Automated red-light and speed cameras have withstood numerous legal challenges in Ohio, including a 2008 Ohio Supreme Court ruling. But the Ohio General Assembly thought it could end unpopular traffic-camera enforcement with a provision requiring a full-time officer to be present when an automated enforcement camera catches a speeder. Hand-held cameras comply with that part of the law.

State Sen. Bill Seitz (R., Cincinnati), who views camera enforcement as a municipal cash grab, helped write the law that had been viewed as effectively prohibiting camera enforcement.

Accusing the state legislature of “economic dragooning,” Lucas County Common Pleas Judge Dean Mandros in October ruled that Ohio may not withhold funding from the city of Toledo for operating traffic-enforcement cameras.

He had ruled in April that portions of the state law that restricted such cameras’ use unconstitutionally violated the city’s home-rule powers. Among the provisions he cited was its requirement that a police officer be present at all times when a traffic camera is in use.

The General Assembly subsequently approved a budget bill that said any city that disregarded the camera law would have the amount of the gross fines billed from its traffic cameras deducted from the local-government funds it receives from the state.

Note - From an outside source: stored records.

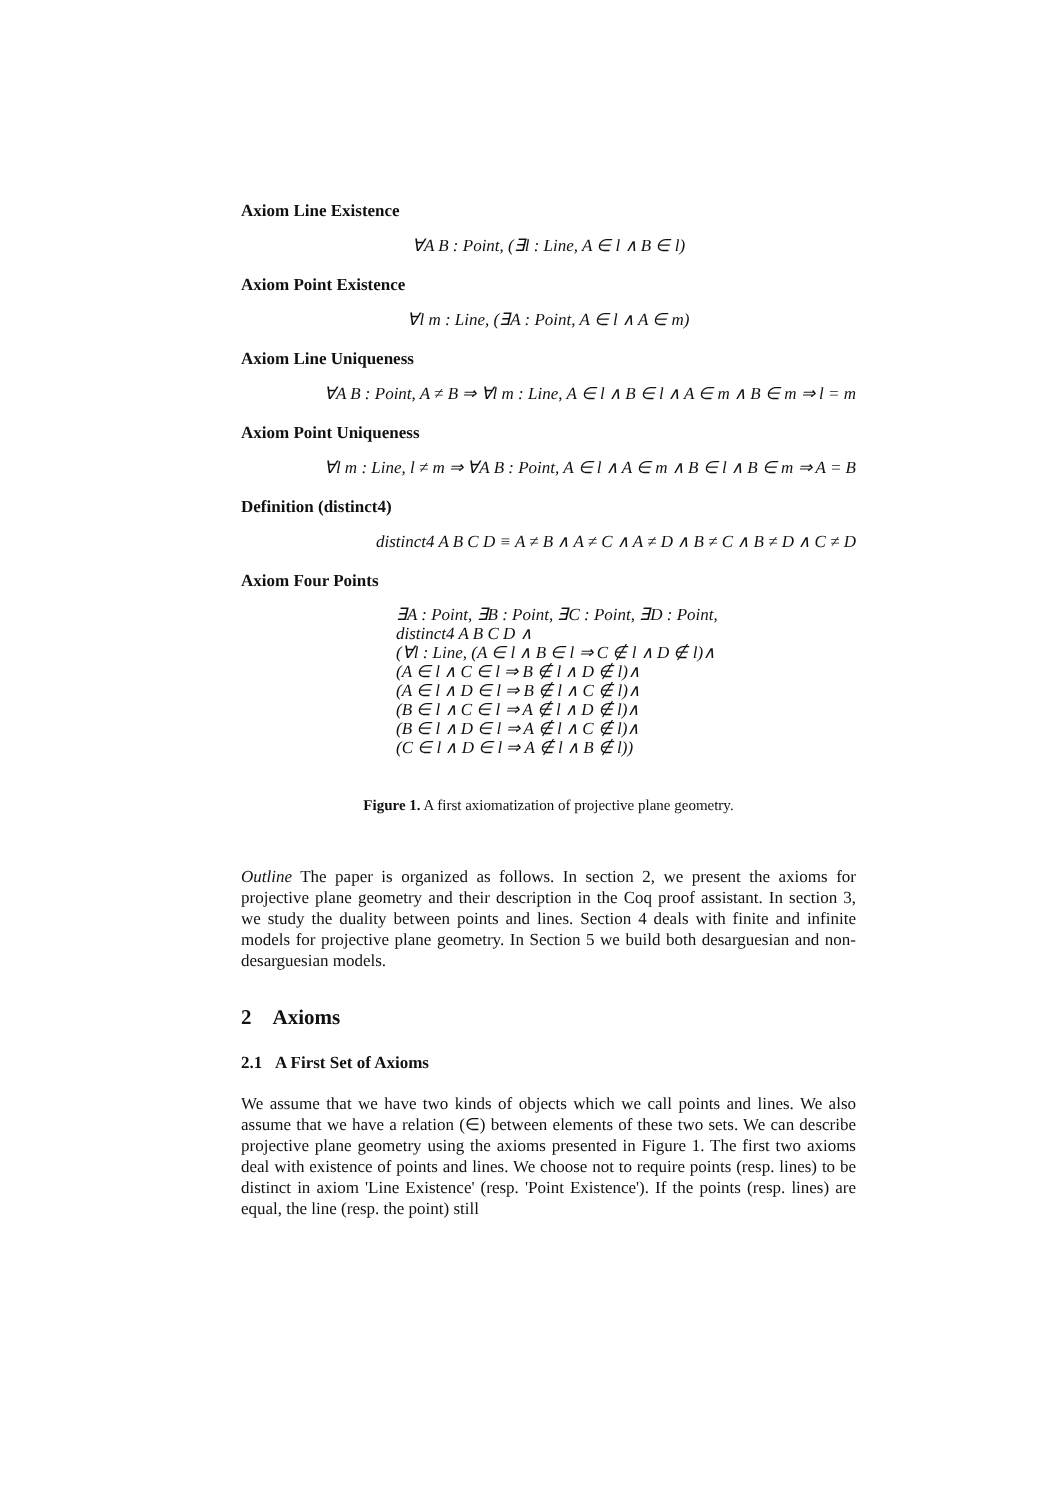Axiom Line Existence
∀A B : Point, (∃l : Line, A ∈ l ∧ B ∈ l)
Axiom Point Existence
∀l m : Line, (∃A : Point, A ∈ l ∧ A ∈ m)
Axiom Line Uniqueness
∀A B : Point, A ≠ B ⇒ ∀l m : Line, A ∈ l ∧ B ∈ l ∧ A ∈ m ∧ B ∈ m ⇒ l = m
Axiom Point Uniqueness
∀l m : Line, l ≠ m ⇒ ∀A B : Point, A ∈ l ∧ A ∈ m ∧ B ∈ l ∧ B ∈ m ⇒ A = B
Definition (distinct4)
distinct4 A B C D ≡ A ≠ B ∧ A ≠ C ∧ A ≠ D ∧ B ≠ C ∧ B ≠ D ∧ C ≠ D
Axiom Four Points
∃A : Point, ∃B : Point, ∃C : Point, ∃D : Point,
distinct4 A B C D ∧
(∀l : Line, (A ∈ l ∧ B ∈ l ⇒ C ∉ l ∧ D ∉ l)∧
(A ∈ l ∧ C ∈ l ⇒ B ∉ l ∧ D ∉ l)∧
(A ∈ l ∧ D ∈ l ⇒ B ∉ l ∧ C ∉ l)∧
(B ∈ l ∧ C ∈ l ⇒ A ∉ l ∧ D ∉ l)∧
(B ∈ l ∧ D ∈ l ⇒ A ∉ l ∧ C ∉ l)∧
(C ∈ l ∧ D ∈ l ⇒ A ∉ l ∧ B ∉ l))
Figure 1. A first axiomatization of projective plane geometry.
Outline The paper is organized as follows. In section 2, we present the axioms for projective plane geometry and their description in the Coq proof assistant. In section 3, we study the duality between points and lines. Section 4 deals with finite and infinite models for projective plane geometry. In Section 5 we build both desarguesian and non-desarguesian models.
2 Axioms
2.1 A First Set of Axioms
We assume that we have two kinds of objects which we call points and lines. We also assume that we have a relation (∈) between elements of these two sets. We can describe projective plane geometry using the axioms presented in Figure 1. The first two axioms deal with existence of points and lines. We choose not to require points (resp. lines) to be distinct in axiom 'Line Existence' (resp. 'Point Existence'). If the points (resp. lines) are equal, the line (resp. the point) still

The mayor’s proposed 2016 general fund budget also increases what Toledoans pay monthly for trash collection, pushes back the hiring of new police officers and firefighters, and transfers $10.4 million out of the fund used for street repaving to pay for general expenses. Under the plan, the city’s monthly trash fee would be raised from $8.95 to $15 for most households, while senior citizens with homestead exemptions would pay $8.50 instead of $5.

The spending plan — which was due before today and must be approved by Toledo City Council by March 31 — estimates the city’s income tax will generate $167.5 million next year. That is 1.22 percent less than the $169.56 million the city had hoped to collect in 2015. The city expects to collect about $167 million from the tax this year.